A K-medoids based clustering scheme with an application to document clustering


Onan A.

2nd International Conference on Computer Science and Engineering, UBMK 2017, Antalya, Türkiye, 5 - 08 Ekim 2017, ss.354-359, (Tam Metin Bildiri) identifier

  • Yayın Türü: Bildiri / Tam Metin Bildiri
  • Doi Numarası: 10.1109/ubmk.2017.8093409
  • Basıldığı Şehir: Antalya
  • Basıldığı Ülke: Türkiye
  • Sayfa Sayıları: ss.354-359
  • Anahtar Kelimeler: Clustering, PAM, Randomized seeding, Text mining
  • Manisa Celal Bayar Üniversitesi Adresli: Evet

Özet

Clustering is an important unsupervised data analysis technique, which divides data objects into clusters based on similarity.

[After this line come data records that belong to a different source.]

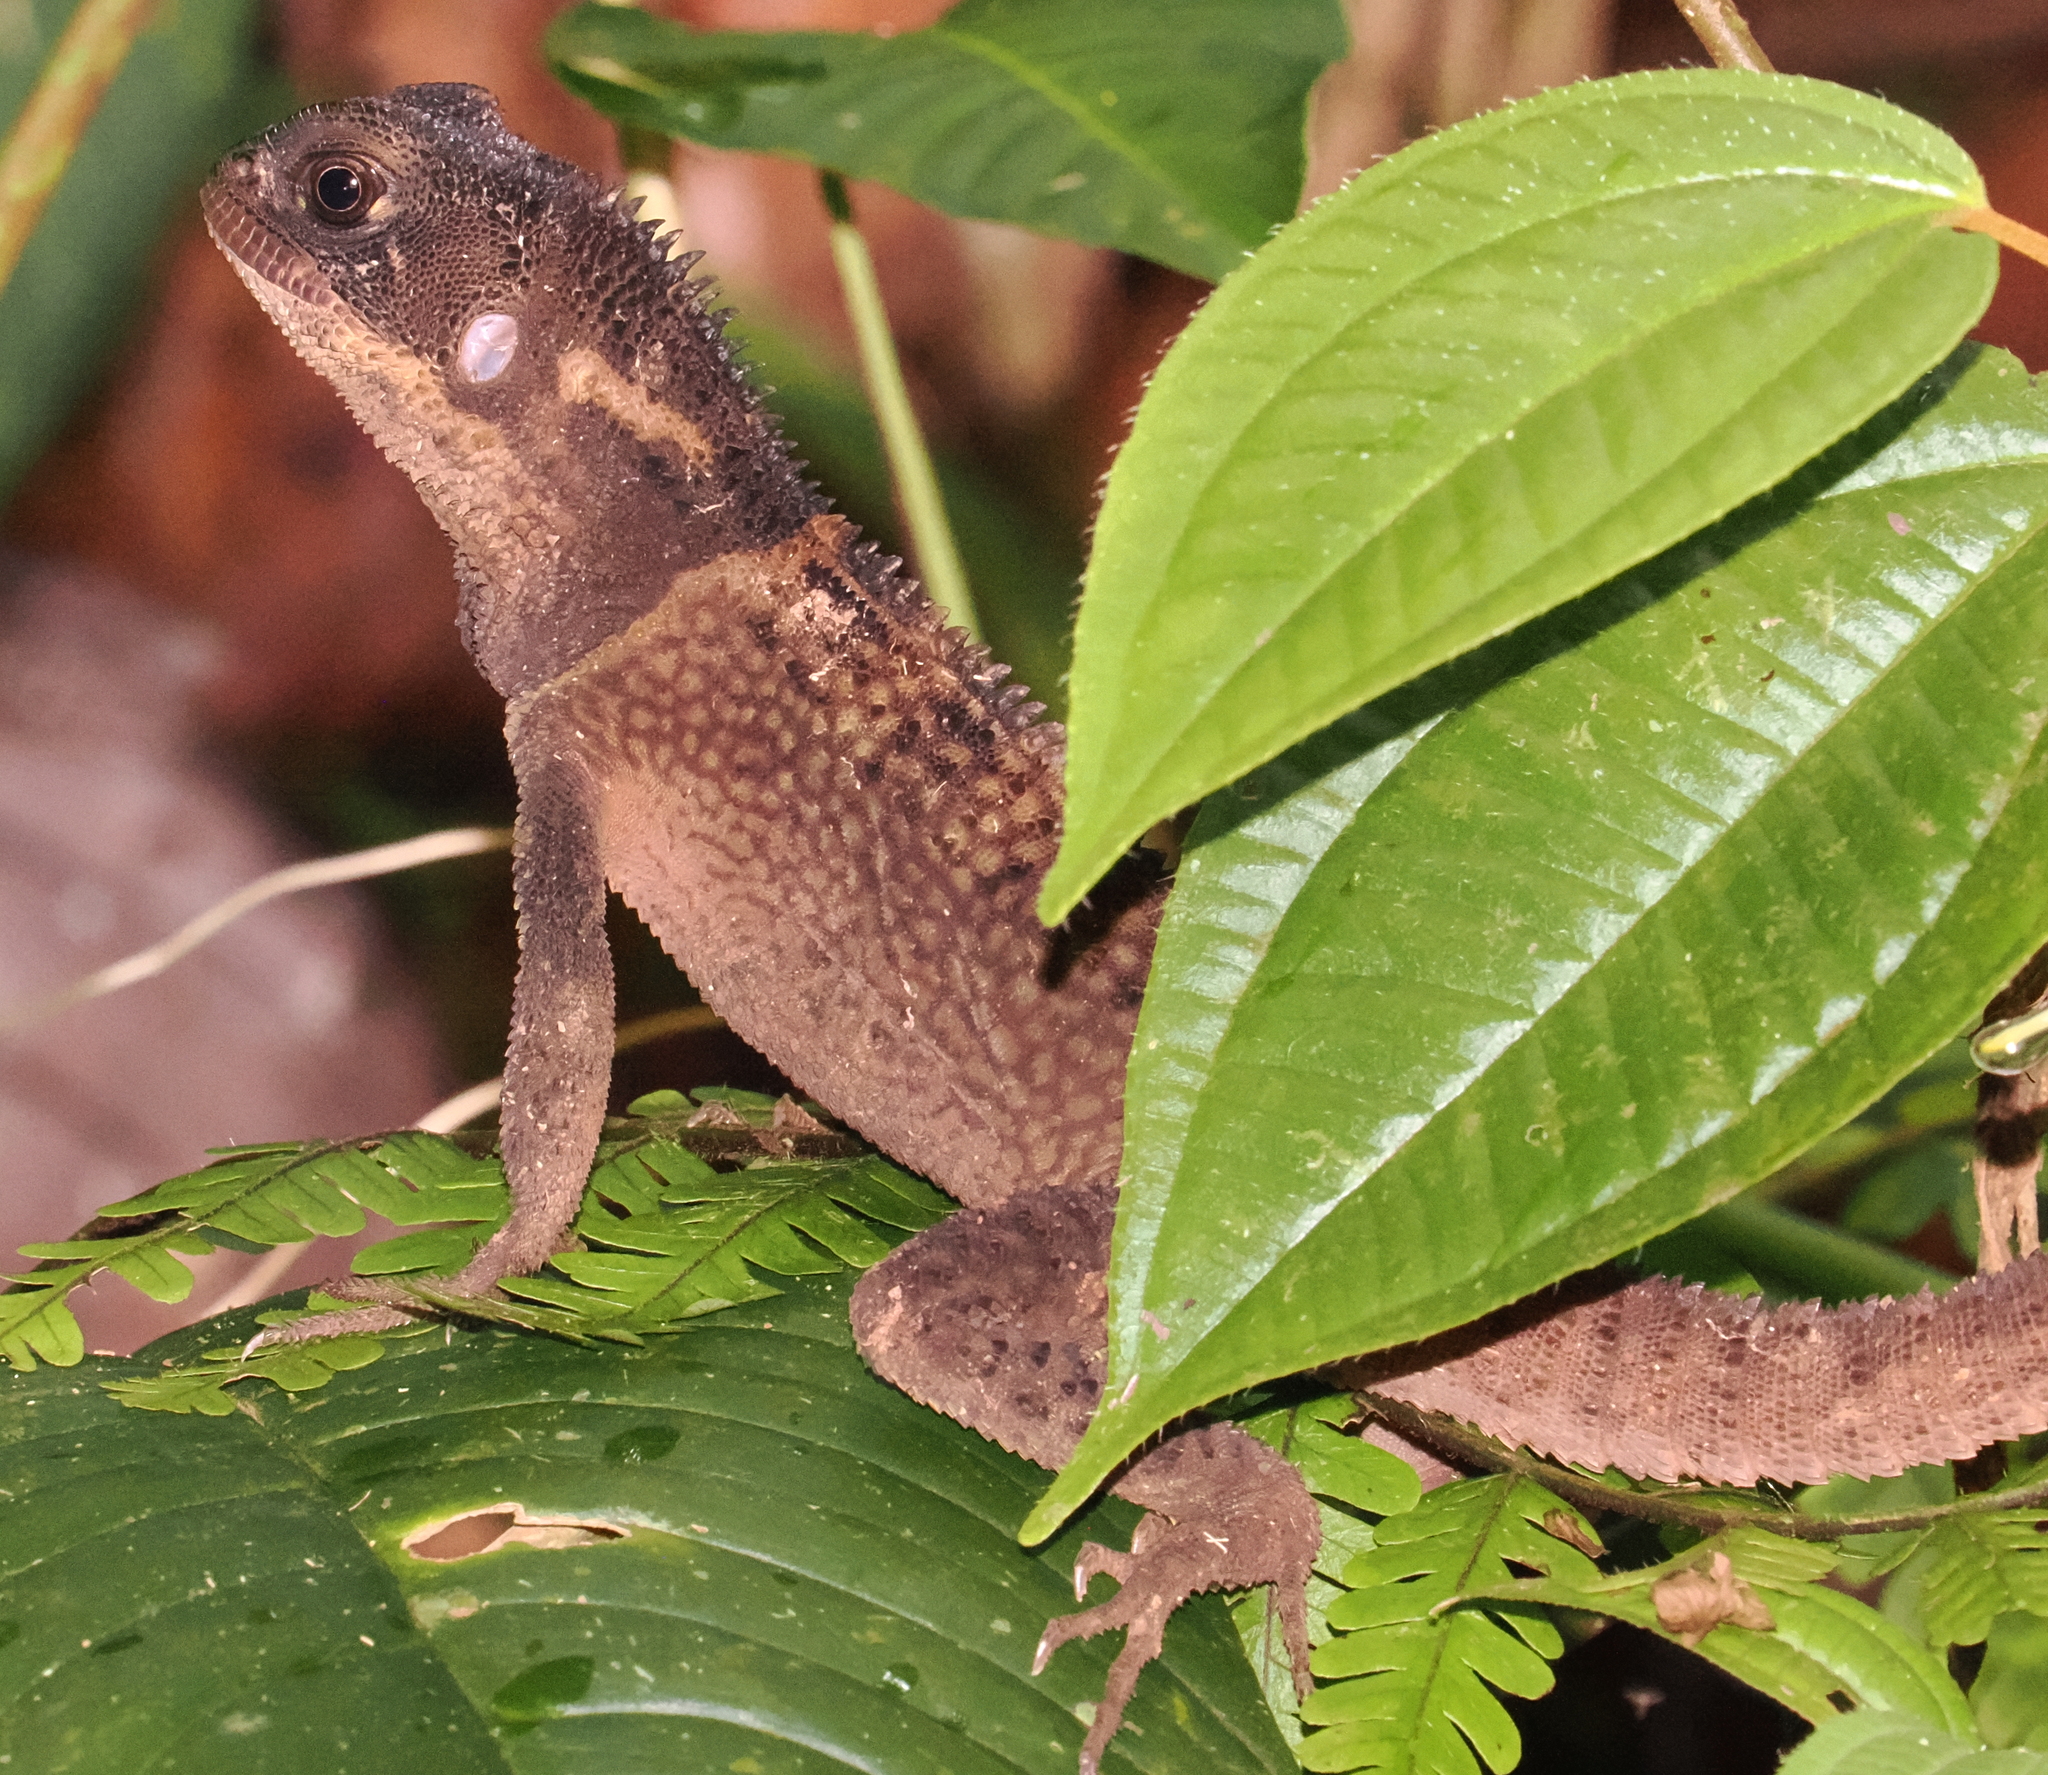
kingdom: Animalia
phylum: Chordata
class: Squamata
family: Hoplocercidae
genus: Enyalioides
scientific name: Enyalioides heterolepis
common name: Bocourt's dwarf iguana
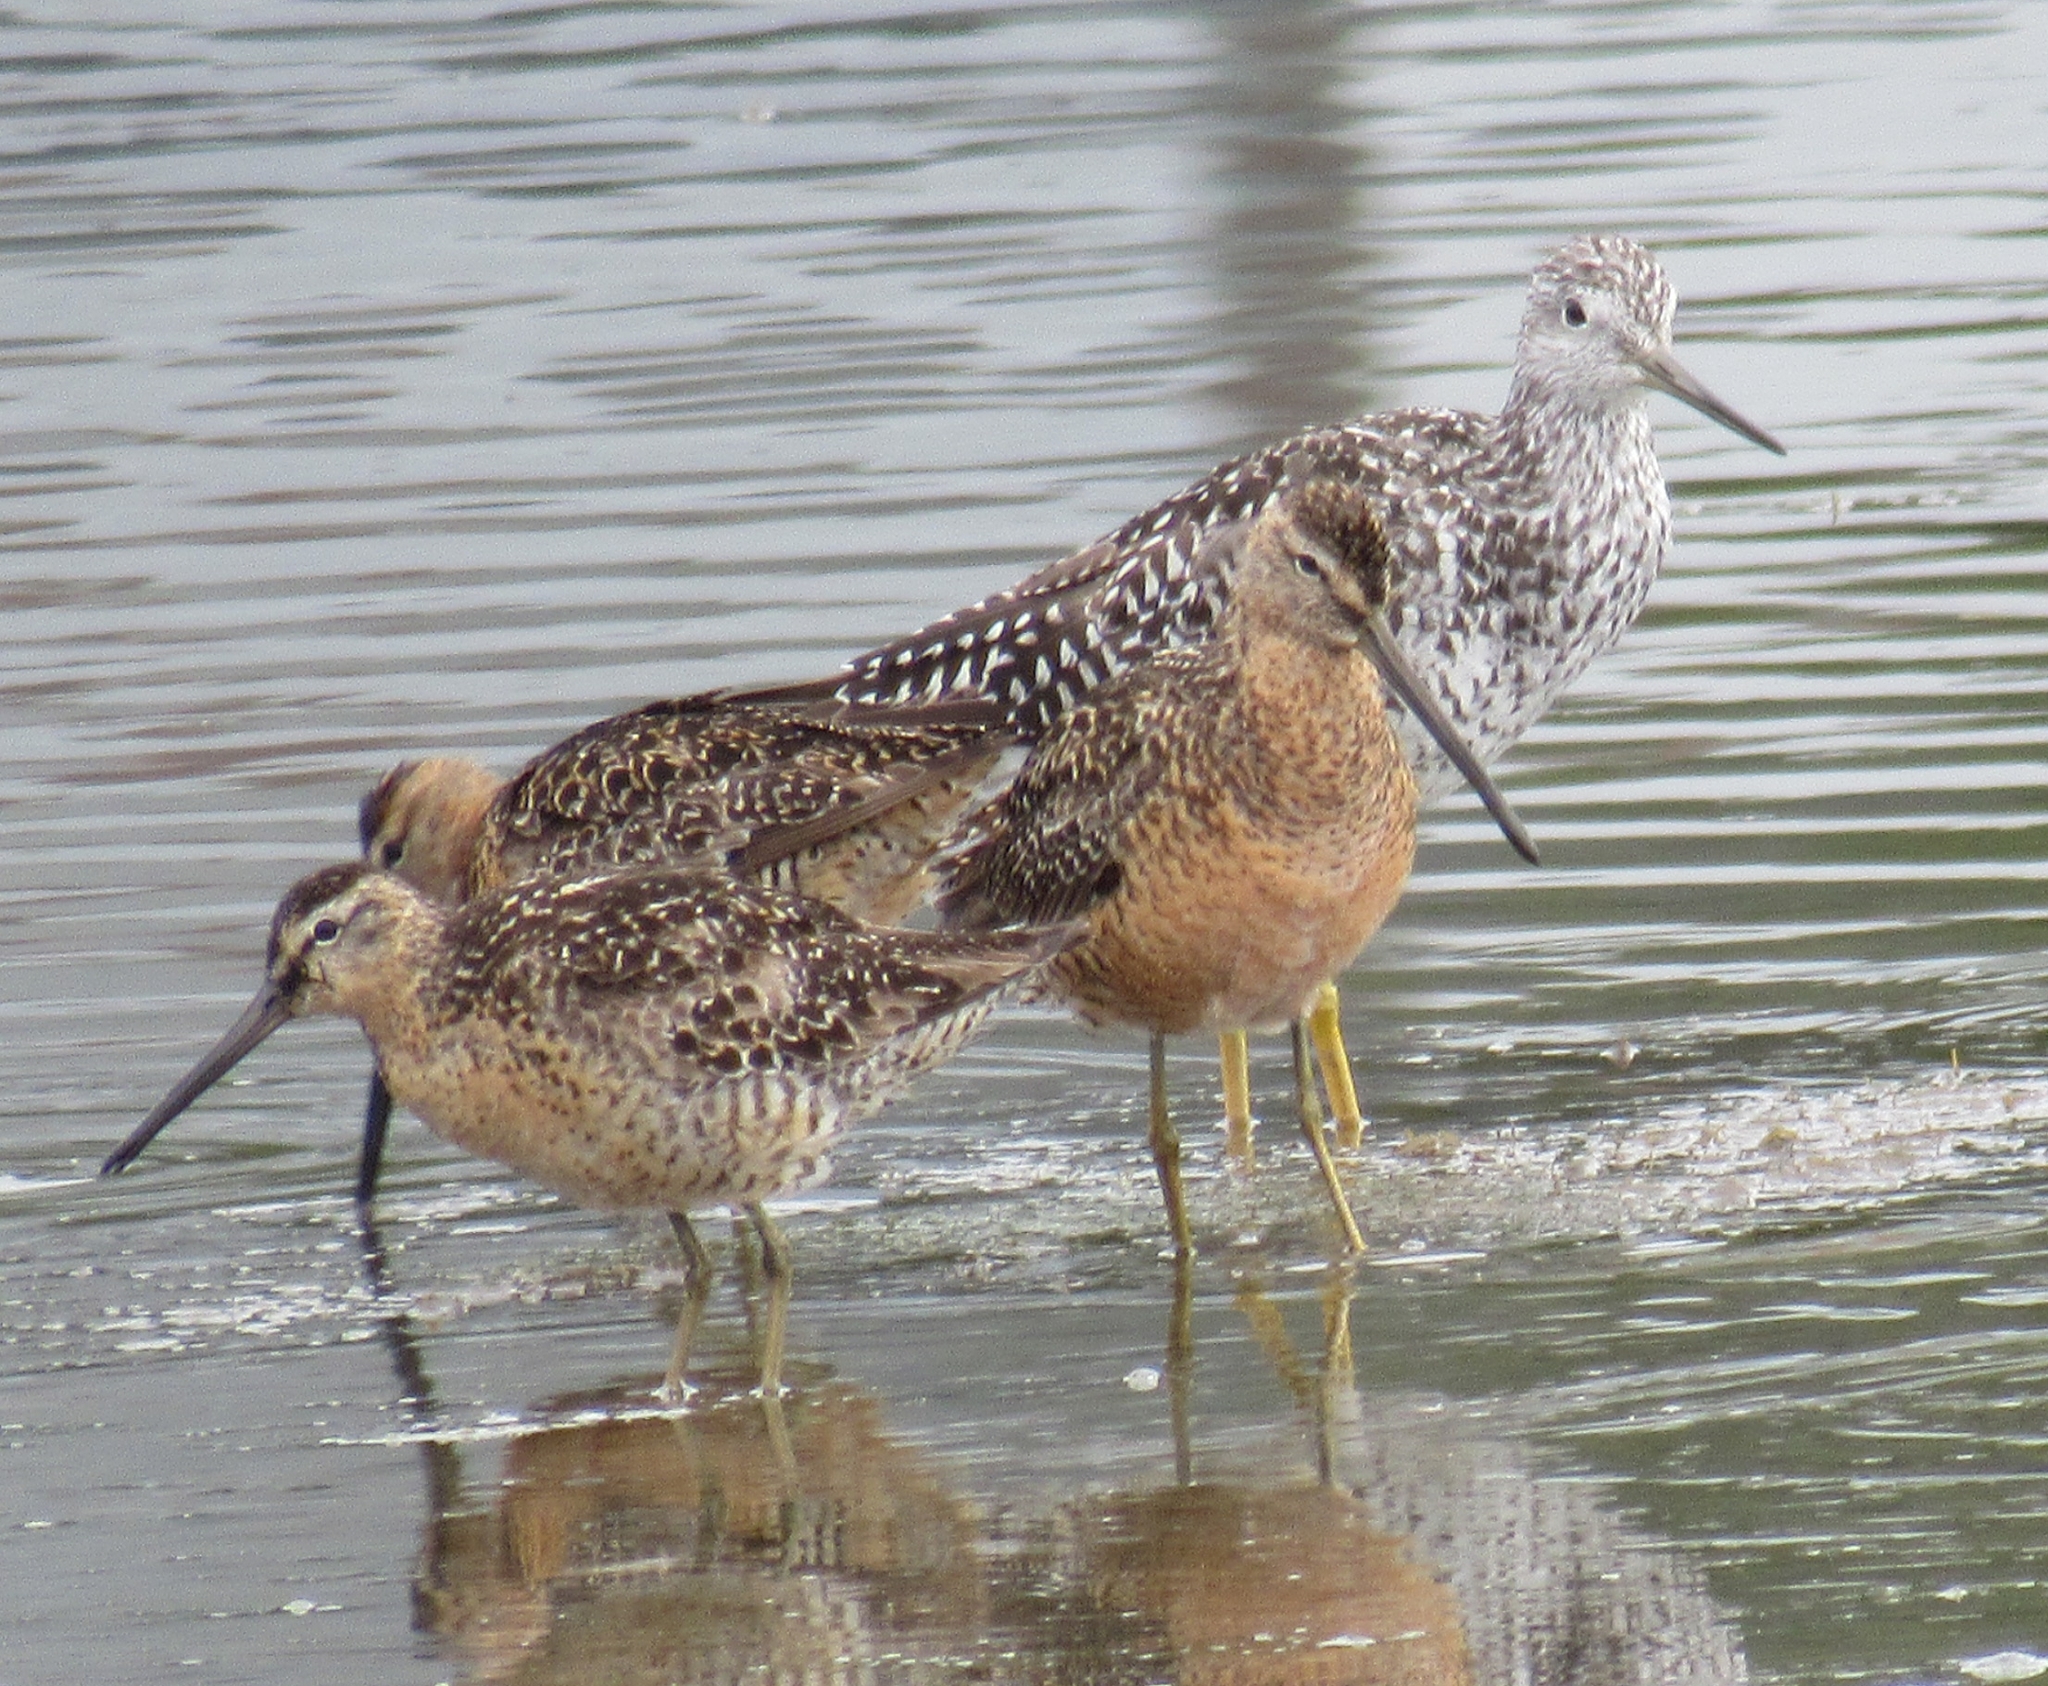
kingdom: Animalia
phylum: Chordata
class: Aves
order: Charadriiformes
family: Scolopacidae
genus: Limnodromus
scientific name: Limnodromus scolopaceus
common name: Long-billed dowitcher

Clustering has been studied and applied in many different fields, including pattern recognition, data mining, decision science and statistics. Clustering algorithms can be mainly classified as hierarchical and partitional clustering approaches. Partitioning around medoids (PAM) is a partitional clustering algorithms, which is less sensitive to outliers, but greatly affected by the poor initialization of medoids. In this paper, we augment the randomized seeding technique to overcome problem of poor initialization of medoids in PAM algorithm. The proposed approach (PAM++) is compared with other partitional clustering algorithms, such as K-means and K-means++ on text document clustering benchmarks and evaluated in terms of F-measure. The results for experiments indicate that the randomized seeding can improve the performance of PAM algorithm on text document clustering.